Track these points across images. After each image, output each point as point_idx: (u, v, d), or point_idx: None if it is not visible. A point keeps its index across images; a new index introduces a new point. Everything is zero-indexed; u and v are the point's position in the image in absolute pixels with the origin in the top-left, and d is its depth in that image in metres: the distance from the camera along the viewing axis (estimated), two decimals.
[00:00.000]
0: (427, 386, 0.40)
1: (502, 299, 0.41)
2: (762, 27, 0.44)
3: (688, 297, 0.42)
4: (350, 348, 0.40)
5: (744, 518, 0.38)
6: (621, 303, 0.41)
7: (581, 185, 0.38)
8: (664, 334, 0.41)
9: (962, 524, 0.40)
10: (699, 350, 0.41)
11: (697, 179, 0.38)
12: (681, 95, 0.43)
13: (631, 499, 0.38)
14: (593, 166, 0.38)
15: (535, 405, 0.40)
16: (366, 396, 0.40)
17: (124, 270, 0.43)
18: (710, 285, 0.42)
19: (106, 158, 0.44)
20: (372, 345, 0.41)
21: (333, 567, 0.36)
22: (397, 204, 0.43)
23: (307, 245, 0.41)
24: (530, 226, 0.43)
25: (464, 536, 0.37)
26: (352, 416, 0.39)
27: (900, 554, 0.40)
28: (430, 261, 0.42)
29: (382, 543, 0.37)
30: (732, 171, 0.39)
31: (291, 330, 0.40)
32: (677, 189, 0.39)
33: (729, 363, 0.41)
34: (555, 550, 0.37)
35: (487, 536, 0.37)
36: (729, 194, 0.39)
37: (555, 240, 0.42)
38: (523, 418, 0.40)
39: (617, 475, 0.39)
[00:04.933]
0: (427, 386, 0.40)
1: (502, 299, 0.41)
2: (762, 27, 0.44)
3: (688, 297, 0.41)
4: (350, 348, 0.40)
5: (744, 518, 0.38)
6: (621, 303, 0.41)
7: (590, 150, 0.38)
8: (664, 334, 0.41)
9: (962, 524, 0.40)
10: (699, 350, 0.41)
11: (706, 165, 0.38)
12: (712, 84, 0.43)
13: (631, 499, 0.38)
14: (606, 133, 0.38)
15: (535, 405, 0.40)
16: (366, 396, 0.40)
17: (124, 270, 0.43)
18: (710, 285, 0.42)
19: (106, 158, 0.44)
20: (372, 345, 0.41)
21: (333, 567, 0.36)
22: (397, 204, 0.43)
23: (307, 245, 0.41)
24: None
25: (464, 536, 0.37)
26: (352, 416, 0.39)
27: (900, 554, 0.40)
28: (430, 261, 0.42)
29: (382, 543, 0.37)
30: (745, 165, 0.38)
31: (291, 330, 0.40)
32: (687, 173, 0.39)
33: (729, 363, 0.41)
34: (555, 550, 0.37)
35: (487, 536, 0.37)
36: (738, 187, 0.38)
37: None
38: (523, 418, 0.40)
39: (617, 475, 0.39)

________________________________________

- [WHAT YOU ARE ASKED TO DO]:
When you reach the line that contains "11: (697, 179, 0.38)", stop; output it and every line before it from the start of the data, exactly as written.

- [SOLUTION TO THE PROBLEM]:
Track these points across images. After each image, output each point as point_idx: (u, v, d), or point_idx: None if it is not visible. A point keeps its index across images; a new index introduces a new point. Everything is zero-indexed; u and v are the point's position in the image in absolute pixels with the origin in the top-left, and d is its depth in that image in metres: the distance from the camera along the viewing axis (estimated), two decimals.
[00:00.000]
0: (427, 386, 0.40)
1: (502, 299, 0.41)
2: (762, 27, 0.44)
3: (688, 297, 0.42)
4: (350, 348, 0.40)
5: (744, 518, 0.38)
6: (621, 303, 0.41)
7: (581, 185, 0.38)
8: (664, 334, 0.41)
9: (962, 524, 0.40)
10: (699, 350, 0.41)
11: (697, 179, 0.38)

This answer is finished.